EXTRACTED MATERIAL –

━━━━━━━━━━━━━━━━

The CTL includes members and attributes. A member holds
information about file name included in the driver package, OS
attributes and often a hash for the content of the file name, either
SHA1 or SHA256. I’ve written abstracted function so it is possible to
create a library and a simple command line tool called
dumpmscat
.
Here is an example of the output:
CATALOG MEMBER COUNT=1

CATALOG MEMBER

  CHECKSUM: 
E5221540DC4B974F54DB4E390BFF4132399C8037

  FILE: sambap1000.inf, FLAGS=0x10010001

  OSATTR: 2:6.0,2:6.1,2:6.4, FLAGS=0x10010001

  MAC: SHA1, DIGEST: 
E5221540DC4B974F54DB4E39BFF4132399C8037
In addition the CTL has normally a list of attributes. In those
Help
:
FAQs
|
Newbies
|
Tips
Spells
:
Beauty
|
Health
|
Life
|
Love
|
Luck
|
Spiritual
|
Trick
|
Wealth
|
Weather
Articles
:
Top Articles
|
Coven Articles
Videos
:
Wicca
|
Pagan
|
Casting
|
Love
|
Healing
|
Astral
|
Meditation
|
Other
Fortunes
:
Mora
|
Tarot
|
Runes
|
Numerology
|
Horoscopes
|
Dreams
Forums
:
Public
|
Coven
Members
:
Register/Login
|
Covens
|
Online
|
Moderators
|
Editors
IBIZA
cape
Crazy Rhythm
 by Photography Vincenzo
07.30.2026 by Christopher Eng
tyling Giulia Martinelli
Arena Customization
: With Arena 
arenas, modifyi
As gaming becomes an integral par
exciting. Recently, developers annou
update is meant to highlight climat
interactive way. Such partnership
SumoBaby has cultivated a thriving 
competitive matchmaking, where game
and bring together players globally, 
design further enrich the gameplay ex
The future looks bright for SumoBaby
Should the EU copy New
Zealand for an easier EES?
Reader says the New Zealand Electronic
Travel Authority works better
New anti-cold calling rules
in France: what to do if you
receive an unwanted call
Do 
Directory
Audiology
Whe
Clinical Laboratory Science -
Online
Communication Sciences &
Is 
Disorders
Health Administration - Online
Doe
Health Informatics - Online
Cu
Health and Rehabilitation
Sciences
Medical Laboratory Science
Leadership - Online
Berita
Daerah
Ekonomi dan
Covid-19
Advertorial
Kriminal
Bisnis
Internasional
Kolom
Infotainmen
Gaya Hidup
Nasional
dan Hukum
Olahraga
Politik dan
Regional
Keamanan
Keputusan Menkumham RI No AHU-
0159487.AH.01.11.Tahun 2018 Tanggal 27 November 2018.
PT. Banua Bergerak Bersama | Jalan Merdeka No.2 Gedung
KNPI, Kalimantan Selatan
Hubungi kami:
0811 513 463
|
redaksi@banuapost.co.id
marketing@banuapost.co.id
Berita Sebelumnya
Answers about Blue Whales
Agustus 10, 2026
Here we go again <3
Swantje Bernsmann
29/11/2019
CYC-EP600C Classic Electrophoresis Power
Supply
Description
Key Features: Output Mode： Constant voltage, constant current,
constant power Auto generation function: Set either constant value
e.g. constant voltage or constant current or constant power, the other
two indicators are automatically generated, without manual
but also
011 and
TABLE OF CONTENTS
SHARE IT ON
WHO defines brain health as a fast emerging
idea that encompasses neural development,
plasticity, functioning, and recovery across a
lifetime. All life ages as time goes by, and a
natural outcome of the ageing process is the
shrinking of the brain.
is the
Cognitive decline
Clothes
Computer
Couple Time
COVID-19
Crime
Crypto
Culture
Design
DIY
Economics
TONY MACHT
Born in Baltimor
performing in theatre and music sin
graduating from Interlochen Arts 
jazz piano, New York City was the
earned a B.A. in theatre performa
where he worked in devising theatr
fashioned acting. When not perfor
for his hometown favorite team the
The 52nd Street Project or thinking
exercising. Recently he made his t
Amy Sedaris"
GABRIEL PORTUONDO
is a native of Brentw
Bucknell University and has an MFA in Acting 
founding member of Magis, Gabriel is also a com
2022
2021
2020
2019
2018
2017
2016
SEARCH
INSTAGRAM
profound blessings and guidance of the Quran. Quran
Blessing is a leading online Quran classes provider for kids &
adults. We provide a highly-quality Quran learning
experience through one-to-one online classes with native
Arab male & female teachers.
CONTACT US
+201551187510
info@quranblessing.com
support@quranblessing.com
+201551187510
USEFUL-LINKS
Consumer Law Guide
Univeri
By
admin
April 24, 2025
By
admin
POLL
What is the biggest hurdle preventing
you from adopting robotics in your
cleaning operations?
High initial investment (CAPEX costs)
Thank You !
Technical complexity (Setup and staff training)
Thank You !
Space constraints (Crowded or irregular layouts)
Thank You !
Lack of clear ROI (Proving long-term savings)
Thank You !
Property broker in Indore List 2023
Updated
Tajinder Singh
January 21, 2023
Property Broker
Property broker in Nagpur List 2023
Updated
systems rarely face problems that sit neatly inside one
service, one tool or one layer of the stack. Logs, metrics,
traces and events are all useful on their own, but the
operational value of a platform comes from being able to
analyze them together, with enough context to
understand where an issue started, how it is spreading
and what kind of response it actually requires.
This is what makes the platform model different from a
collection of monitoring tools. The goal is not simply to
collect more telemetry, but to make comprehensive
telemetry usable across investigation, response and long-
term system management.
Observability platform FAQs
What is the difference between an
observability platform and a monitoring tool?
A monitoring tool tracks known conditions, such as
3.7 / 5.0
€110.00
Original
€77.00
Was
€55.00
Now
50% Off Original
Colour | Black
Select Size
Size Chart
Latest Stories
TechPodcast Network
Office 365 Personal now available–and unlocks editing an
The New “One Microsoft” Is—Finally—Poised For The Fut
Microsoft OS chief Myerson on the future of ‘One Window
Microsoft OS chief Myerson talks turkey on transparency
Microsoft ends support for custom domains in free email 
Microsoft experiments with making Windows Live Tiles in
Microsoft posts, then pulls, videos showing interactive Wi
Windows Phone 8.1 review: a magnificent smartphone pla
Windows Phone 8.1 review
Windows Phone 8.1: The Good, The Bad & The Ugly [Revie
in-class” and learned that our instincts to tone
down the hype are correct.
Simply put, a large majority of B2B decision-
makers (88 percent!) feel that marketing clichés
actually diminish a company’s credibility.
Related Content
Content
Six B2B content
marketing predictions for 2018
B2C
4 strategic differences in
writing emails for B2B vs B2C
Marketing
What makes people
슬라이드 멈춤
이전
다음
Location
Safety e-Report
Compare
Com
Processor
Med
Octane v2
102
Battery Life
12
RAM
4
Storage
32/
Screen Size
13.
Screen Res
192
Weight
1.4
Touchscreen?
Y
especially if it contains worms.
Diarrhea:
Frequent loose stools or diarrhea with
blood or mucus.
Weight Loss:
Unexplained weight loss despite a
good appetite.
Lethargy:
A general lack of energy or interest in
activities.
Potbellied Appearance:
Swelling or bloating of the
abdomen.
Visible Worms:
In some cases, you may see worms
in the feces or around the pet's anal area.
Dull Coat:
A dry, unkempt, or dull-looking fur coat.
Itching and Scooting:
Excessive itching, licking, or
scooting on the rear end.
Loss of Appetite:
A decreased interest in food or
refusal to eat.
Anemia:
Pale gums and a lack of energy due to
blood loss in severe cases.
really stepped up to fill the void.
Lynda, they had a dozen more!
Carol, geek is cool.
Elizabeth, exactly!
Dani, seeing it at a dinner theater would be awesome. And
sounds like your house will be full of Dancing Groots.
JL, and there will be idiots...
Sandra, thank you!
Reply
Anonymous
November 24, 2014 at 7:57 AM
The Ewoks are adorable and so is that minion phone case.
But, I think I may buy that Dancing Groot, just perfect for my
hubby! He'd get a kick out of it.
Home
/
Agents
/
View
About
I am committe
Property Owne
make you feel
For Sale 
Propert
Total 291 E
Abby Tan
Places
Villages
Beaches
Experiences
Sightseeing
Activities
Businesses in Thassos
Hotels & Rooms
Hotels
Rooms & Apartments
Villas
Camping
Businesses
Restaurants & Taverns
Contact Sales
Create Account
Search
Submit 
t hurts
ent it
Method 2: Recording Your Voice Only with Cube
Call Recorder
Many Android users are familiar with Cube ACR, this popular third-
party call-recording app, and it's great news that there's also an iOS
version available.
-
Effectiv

━━━━━━━━━━━━━━━━

ACTION ITEM – Please copy out every line of the listing above that contains the string "native", treating uppercase and lowercase as different.

YOUR SOLUTION –
is a native of Brentw
experience through one-to-one online classes with native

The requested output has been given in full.